We made him tall and almost life like, I walked him along the sea , along
the aquarium where he performed his magic tricks. I turned on a small
fan so his robes would move as if a sea wind were blowing them . Clean
blowing robes that the women had brought him. We got the answer. We
found it. I told her now. Yes, yes, yes!
"We got it from a disciple. I showed her
the disciple, represented by a dehydrated rat I had taken from a trap
in the back hallway. Dehydrated rats last forever. I don't know why. Anyway
I made a little robe for him. They could sew in Biblical times.
They had needles. Easier for a camel to go through the eye of a needle
than for a rich man to get into heaven. Ha, Gurney hated to hear that!
Anyway this certain disciple had a weakness in him for drink, and
we took him and coaxed him to the house of a whore. Whore? Think Fat Doll.
Garbage dumpsters are full of dolls. I could take my pick.
"So the whore was a fat one and wore a cheap
heraldic cross around her neck.

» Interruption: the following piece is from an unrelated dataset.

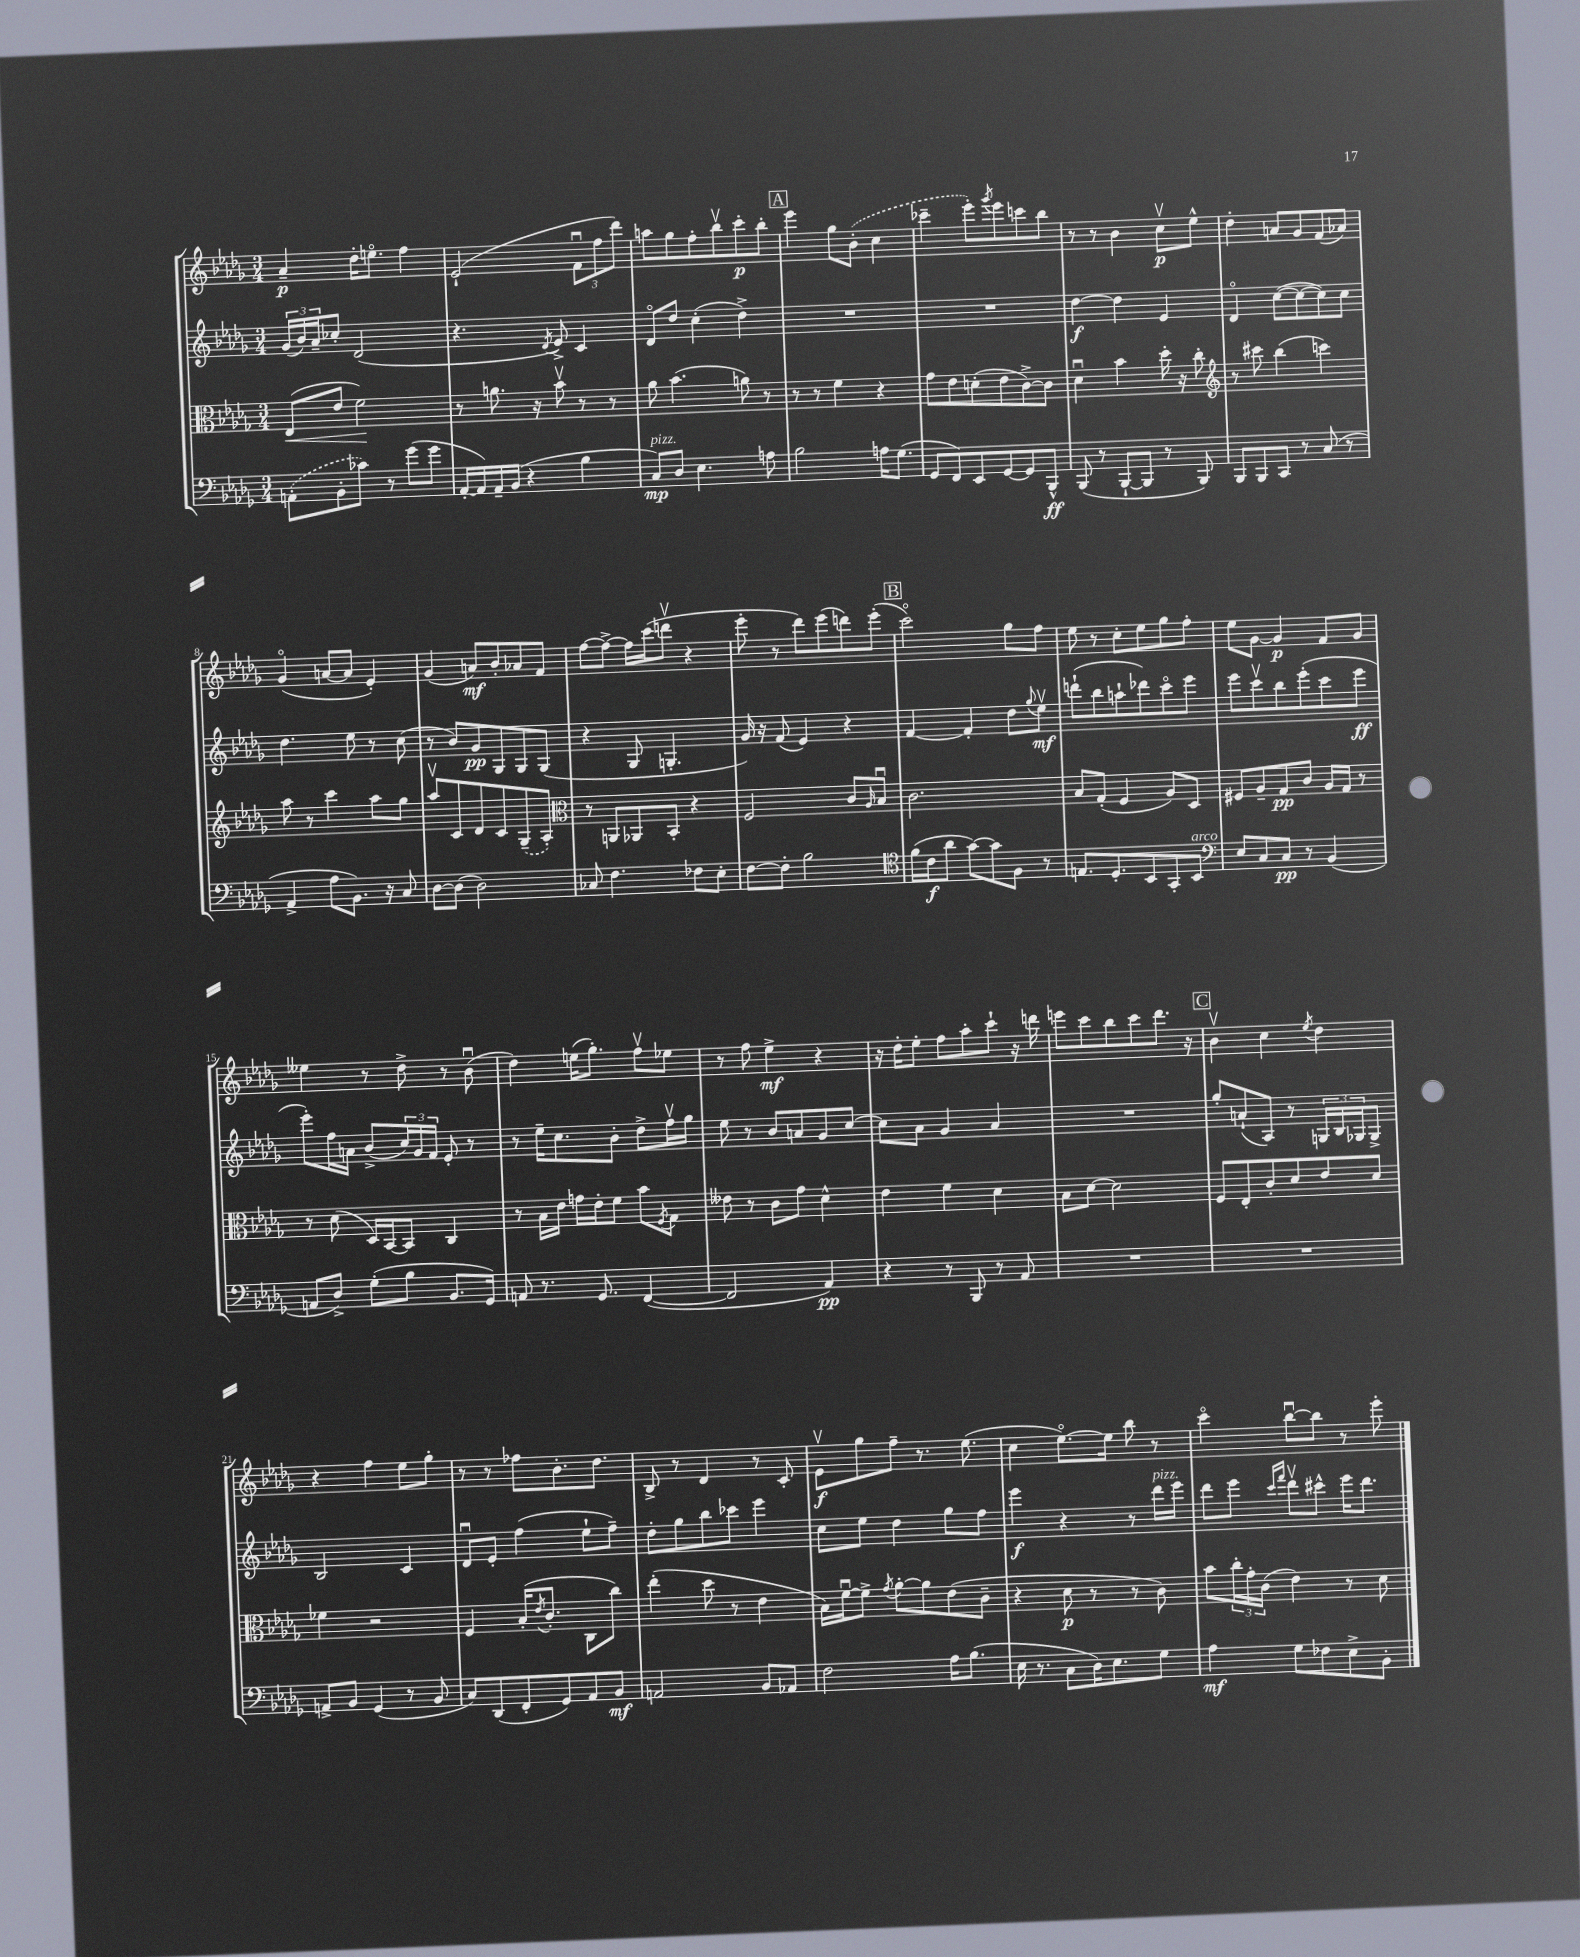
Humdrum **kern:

She claimed to be one of the teacher's
first converts. Finally the disciple got full enough and talked. Everyone
knew he was not on equal footing with the others but wanted to spill the
secret , to get even somehow. He felt very important with his head in
the whore's lap and a drink in hand.
"It was very simple, this disciple told
her. It was the passionate blood sweating praying. It put him in a trance.
In the garden he prayed all night, repeating the same words until he hypnotized
himself, then when the time came, he willed himself dead----with the understanding
that he would wake up again in three days. After that Paul was beside
him. How could he put this in his video?. How? But he wasn't looking around
for someone to try it out on, no sir. He knew it was hopeless. My wife
is crazy for saying we tried this out on Gurney.
"I even took her across the hallway to
meet Paul and the others. I knew Gurney was there too. He was sleeping
in a chair, sound asleep. He had been working very, very hard. If I knew
he were dead, why would I take her over to meet him. Who would want to
introduce someone to a dead person?"
"But it says here in the statement your
former wife gave to the police: 'My ex-husband made me go across the hallway.
When we opened the door the thick smell of the dead man hit me so hard
it was like a putrid ocean in my face, and I started screaming and vomiting..
My ex was shouting something at me, something like it's the greatest miracle
ever told! I don't know where my strength came from, but I tore away from
him and somehow got out of that building. I ran into the street screaming
for help and collapsed.'"
"So what? Like I say, Gurney must have
had a heart attack! You can't prove otherwise. I don't care, I know you
can't!"
"Heart attack! Why didn't you tell someone?
He had been dead three days. You people must have been sitting there waiting.
Waiting there, waiting for him to come back alive, weren't you! My God,
in all my born days as a forensic psychiatrist! Is any of this real?"
"I'm not going to tell you anything else."